Phnom Penh municipal governor Khuong Sreng issued a directive on October 17 withdrawing his previous ruling that required all students under the age of 18 to show their vaccination cards when entering schools.

Sreng said this age group does not actively pose a high risk for transmitting the disease or developing serious illness when infected.

“Children under the age of 18 are not required to show their vaccination cards when entering or exiting state and private educational institutions or related facilities such as libraries, bookshops, cafeterias or drink shops located on campuses,” Sreng said in the directive.

However, all parents and guardians or caretakers of children still need to show their vaccination cards upon entry or exit.

Sreng previously issued a directive requiring everyone aged 6 and up to show their vaccination cards when entering educational institutions, markets and other places that have been permitted to reopen.

Although vaccination cards for those under 18 are not required, Sreng said other Covid-19 preventive measures at schools must be maintained, such as wearing masks, taking temperatures, maintaining social distance and scanning the contract tracing “Stop Covid” QR codes.

On October 14, the municipal hall also extended the suspension of all non-essential business activities and occupations deemed as posing a high risk for Covid-19 transmission through October 28.

In his directive, Sreng said the suspended businesses include all entertainment venues such as night clubs, karaoke parlours and cinemas.

The new decision lifted some restrictions, allowing the reopening of museums, resorts, amusement parks, sport centres and massage parlours.

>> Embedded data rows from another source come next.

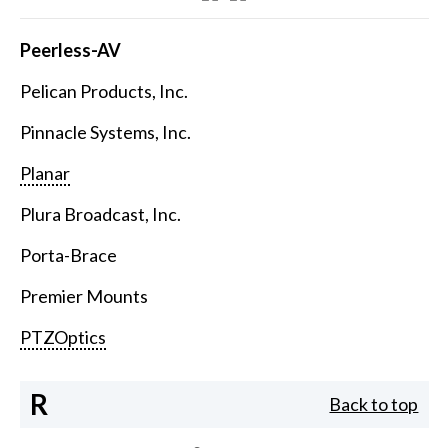
Peerless-AV
Pelican Products, Inc.
Pinnacle Systems, Inc.
Planar
Plura Broadcast, Inc.
Porta-Brace
Premier Mounts
PTZOptics
R
Back to top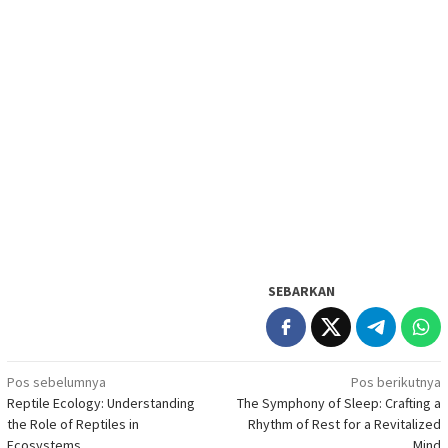
SEBARKAN
Navigasi
Pos sebelumnya
Pos berikutnya
Reptile Ecology: Understanding
The Symphony of Sleep: Crafting a
pos
the Role of Reptiles in
Rhythm of Rest for a Revitalized
Ecosystems
Mind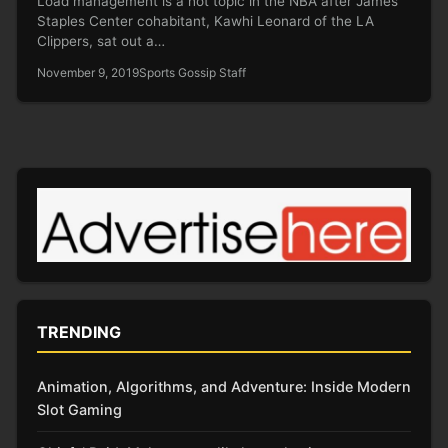
Load management is a hot topic in the NBA after James’
Staples Center cohabitant, Kawhi Leonard of the LA
Clippers, sat out a…
November 9, 2019
Sports Gossip Staff
TRENDING
Animation, Algorithms, and Adventure: Inside Modern
Slot Gaming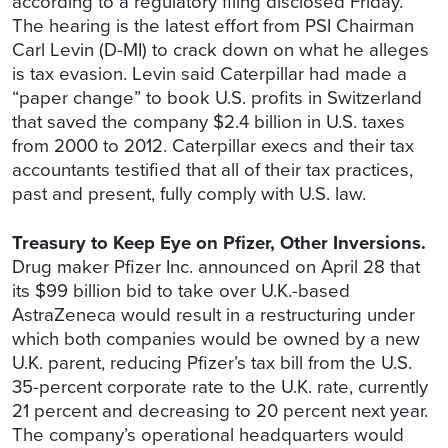
according to a regulatory filing disclosed Friday.
The hearing is the latest effort from PSI Chairman
Carl Levin (D-MI) to crack down on what he alleges
is tax evasion. Levin said Caterpillar had made a
“paper change” to book U.S. profits in Switzerland
that saved the company $2.4 billion in U.S. taxes
from 2000 to 2012. Caterpillar execs and their tax
accountants testified that all of their tax practices,
past and present, fully comply with U.S. law.
Treasury to Keep Eye on Pfizer, Other Inversions.
Drug maker Pfizer Inc. announced on April 28 that
its $99 billion bid to take over U.K.-based
AstraZeneca would result in a restructuring under
which both companies would be owned by a new
U.K. parent, reducing Pfizer’s tax bill from the U.S.
35-percent corporate rate to the U.K. rate, currently
21 percent and decreasing to 20 percent next year.
The company’s operational headquarters would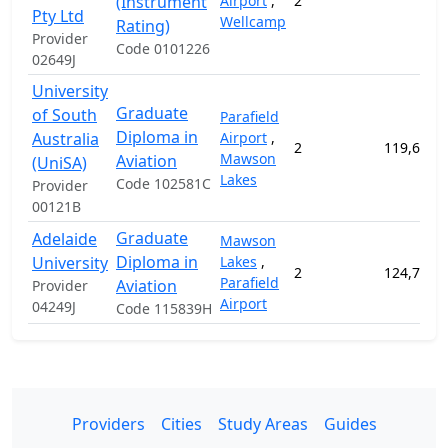
(Instrument
Airport
,
2
Pty Ltd
Wellcamp
Rating)
Provider
Code 0101226
02649J
University
Graduate
of South
Parafield
Diploma in
Australia
Airport
,
2
119,600.
Mawson
Aviation
(UniSA)
Lakes
Code 102581C
Provider
00121B
Graduate
Adelaide
Mawson
Diploma in
University
Lakes
,
2
124,700.
Parafield
Aviation
Provider
Airport
04249J
Code 115839H
Providers
Cities
Study Areas
Guides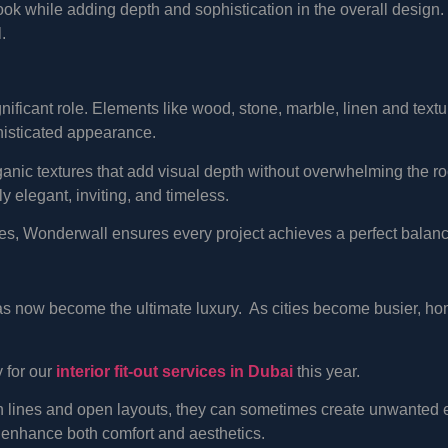
ook while adding depth and sophistication in the overall design.
.
ignificant role. Elements like wood, stone, marble, linen and text
histicated appearance.
anic textures that add visual depth without overwhelming the r
ly elegant, inviting, and timeless.
hes, Wonderwall ensures every project achieves a perfect bala
as now become the ultimate luxury. As cities become busier, home
y for our
interior fit-out services in Dubai
this year.
n lines and open layouts, they can sometimes create unwanted e
 enhance both comfort and aesthetics.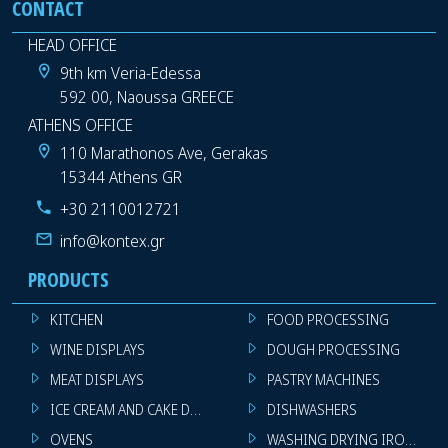
CONTACT
HEAD OFFICE
9th km Veria-Edessa
592 00, Naoussa GREECE
ATHENS OFFICE
110 Marathonos Ave, Gerakas
15344 Athens GR
+30 2110012721
info@kontex.gr
PRODUCTS
KITCHEN
FOOD PROCESSING
WINE DISPLAYS
DOUGH PROCESSING
MEAT DISPLAYS
PASTRY MACHINES
ICE CREAM AND CAKE DISPLAYS
DISHWASHERS
OVENS
WASHING DRYING IRONING 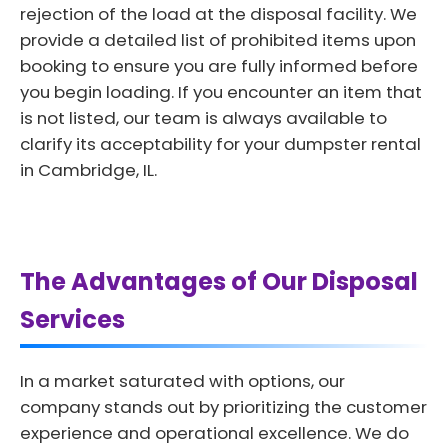
rejection of the load at the disposal facility. We
provide a detailed list of prohibited items upon
booking to ensure you are fully informed before
you begin loading. If you encounter an item that
is not listed, our team is always available to
clarify its acceptability for your dumpster rental
in Cambridge, IL.
The Advantages of Our Disposal
Services
In a market saturated with options, our
company stands out by prioritizing the customer
experience and operational excellence. We do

The attendance limit on private gatherings has been revised upwards from a maximum of 15 persons to 50 people.

There will be no attendance limits imposed on gatherings of family members or relatives for religious ceremonies such as funerals.

Ministry of Health spokeswoman Or Vandine said on October 17 that reopening businesses and society should be a carefully managed process.

“Individuals, business owners and local authorities are encouraged to start their preparations and plan how to balance risks and continue the necessary preventive measures to ensure a safe reopening under the ‘new normal’,” she said.